Everything on the orange-and-yellow menu, a fusion of global ingredients and French techniques, seemed enticing. On the left side were small plates, under the stark headings First (eight starters and salads), Second (eight starters and fish), and Third (a vegetarian dish and four meat dishes), all priced between $8 and $18; a server urged us to order two dishes from each. We deviated a bit from that instruction, since on the opposite page, titled Last, was a list of intriguing cheeses as well as desserts (simply called Desserts), and we knew that we would be trying both. So we chose two Firsts and two Seconds, and split a Third.

I was a bit taken aback by the dollhouse appearance of Carl's first course, three coinlike (and more like dimes than quarters) rounds of bone marrow topped by grains of California osetra caviar, elegantly lined up on a pristine white rectangular plate with a swirl of deep-red beet purée. But the one morsel I tried was an evanescent flash in the mouth of pure genius, the thinnest crispy layer surrounding lush unctuous fat, rhymed with the salty, crisp beads of the sea, and sweetened with a swipe through the beets. My palate was crying out for more. We also loved the similarly brilliant cornmeal-crusted foie gras, creamy within an infinitesimal layer of resistance, sided with lavender-scented onions and a touch of balsamic. "The portions remind me of Tokyo, too," Carl said.
○ ○ ○ ○
PARTS OF THE EXERCISE:
1. Reproduce word for word the stretch of the restaurant review from "Everything on the" through "split a Third.".
2. Pick up the restaurant review after its final sentence and keep writing it in the same voice.

AVAILABLE DATA:
○ ○ ○ ○
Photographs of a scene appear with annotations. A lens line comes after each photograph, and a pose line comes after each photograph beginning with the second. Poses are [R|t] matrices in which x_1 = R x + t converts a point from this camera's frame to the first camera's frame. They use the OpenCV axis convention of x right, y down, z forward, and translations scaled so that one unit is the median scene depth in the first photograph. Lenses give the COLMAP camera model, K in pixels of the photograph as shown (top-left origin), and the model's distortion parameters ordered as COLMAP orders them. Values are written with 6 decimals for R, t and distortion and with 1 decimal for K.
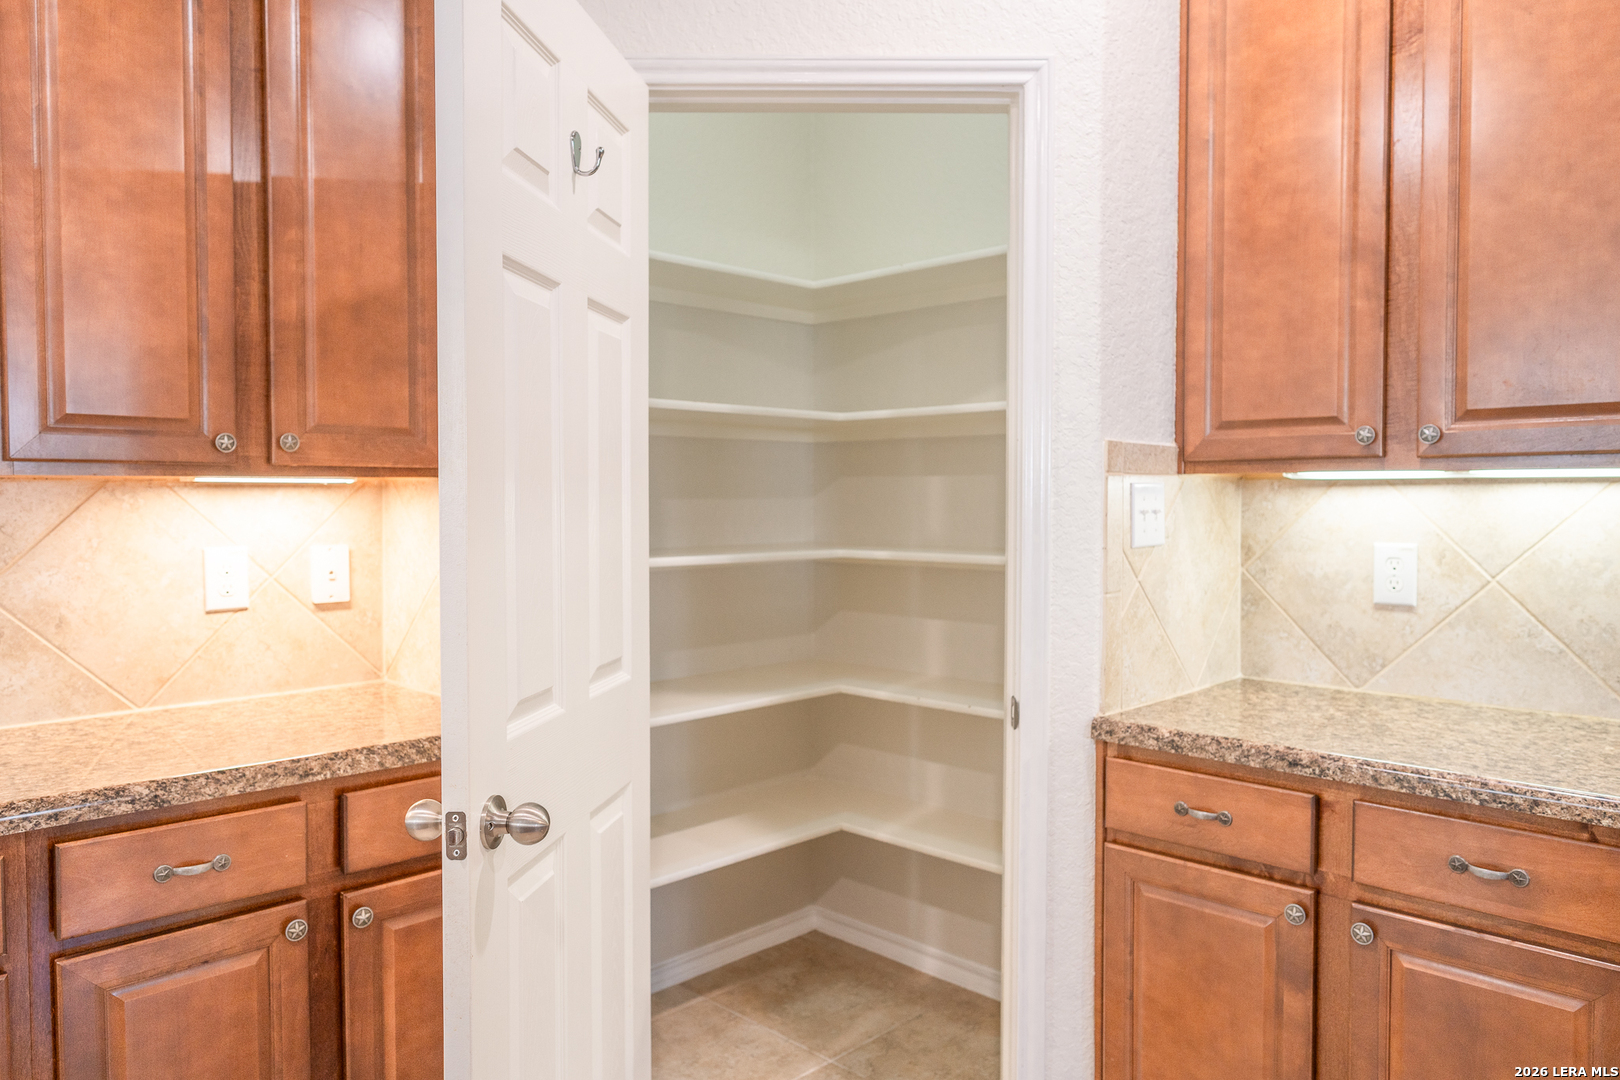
lens RADIAL K [[1106.3, 0, 810.0], [0, 1106.3, 540.0], [0, 0, 1]] dist [0.000861, 0.000371]
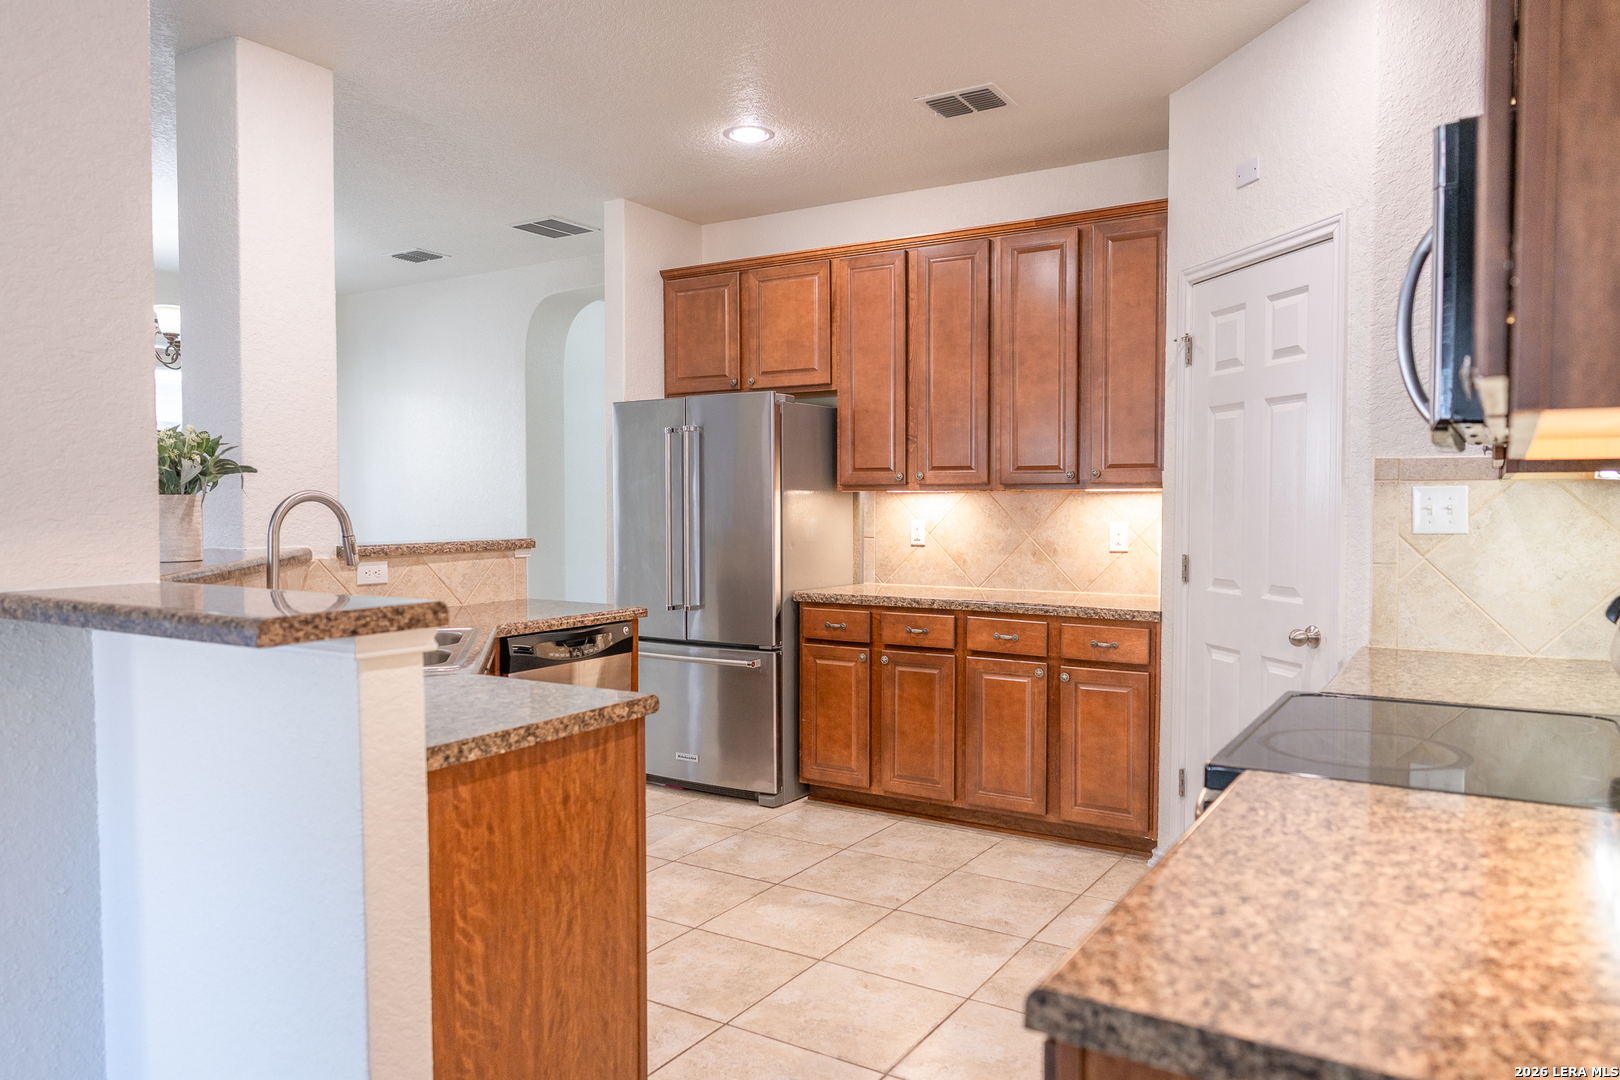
lens RADIAL K [[1106.3, 0, 810.0], [0, 1106.3, 540.0], [0, 0, 1]] dist [0.000861, 0.000371]
pose [[0.220846, 0.035967, -0.974645, 1.565525], [-0.038598, 0.998859, 0.028114, 0.004766], [0.974545, 0.031410, 0.221983, -0.049257]]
○ ○ ○ ○
ANSWERS BY ITEM:
1.
Everything on the orange-and-yellow menu, a fusion of global ingredients and French techniques, seemed enticing. On the left side were small plates, under the stark headings First (eight starters and salads), Second (eight starters and fish), and Third (a vegetarian dish and four meat dishes), all priced between $8 and $18; a server urged us to order two dishes from each. We deviated a bit from that instruction, since on the opposite page, titled Last, was a list of intriguing cheeses as well as desserts (simply called Desserts), and we knew that we would be trying both. So we chose two Firsts and two Seconds, and split a Third.

2.
The second course was equally amazing. We split a warm yellow corn-brioche pudding, glazed with white truffle butter and served with dabs of fragile corn meringue. I was stunned at how much true corn flavor came through in every airy bite, and how it was enhanced rather than obscured by the whiff of white truffle oil. We shared a bit of beautifully cooked black bass on a bed of braised lettuce, flavored with tiny dice of pork belly and enticingly perfumed with -- a new one on me -- litsea cubeba. (Our helpful and charming server, Jessica, attempted to describe its obscure source to us, and then said, "It's like lemongrass." When I got home, I consulted Patterson's impressive new cookbook, Aroma, co-written with Berkeley perfumer Mandy Aftel, and learned that litsea cubeba is an essential oil distilled from the fruit of the may chang tree, a Chinese member of the laurel family. Who knew?)

We were mildly disappointed with our meat course, two tiny, rare rib chops (not quite the "lamb rack" of the menu) rubbed with the Moroccan multispice mixture ras el hanout (which can contain more than a hundred spices), though we loved its accompaniments of rarely seen fresh chickpeas and slivers of preserved lemon. (It was the first time during the meal that I thought to myself that $18 was a lot for this little bit of food; the dazzling skill displayed in the earlier dishes seemed priceless.)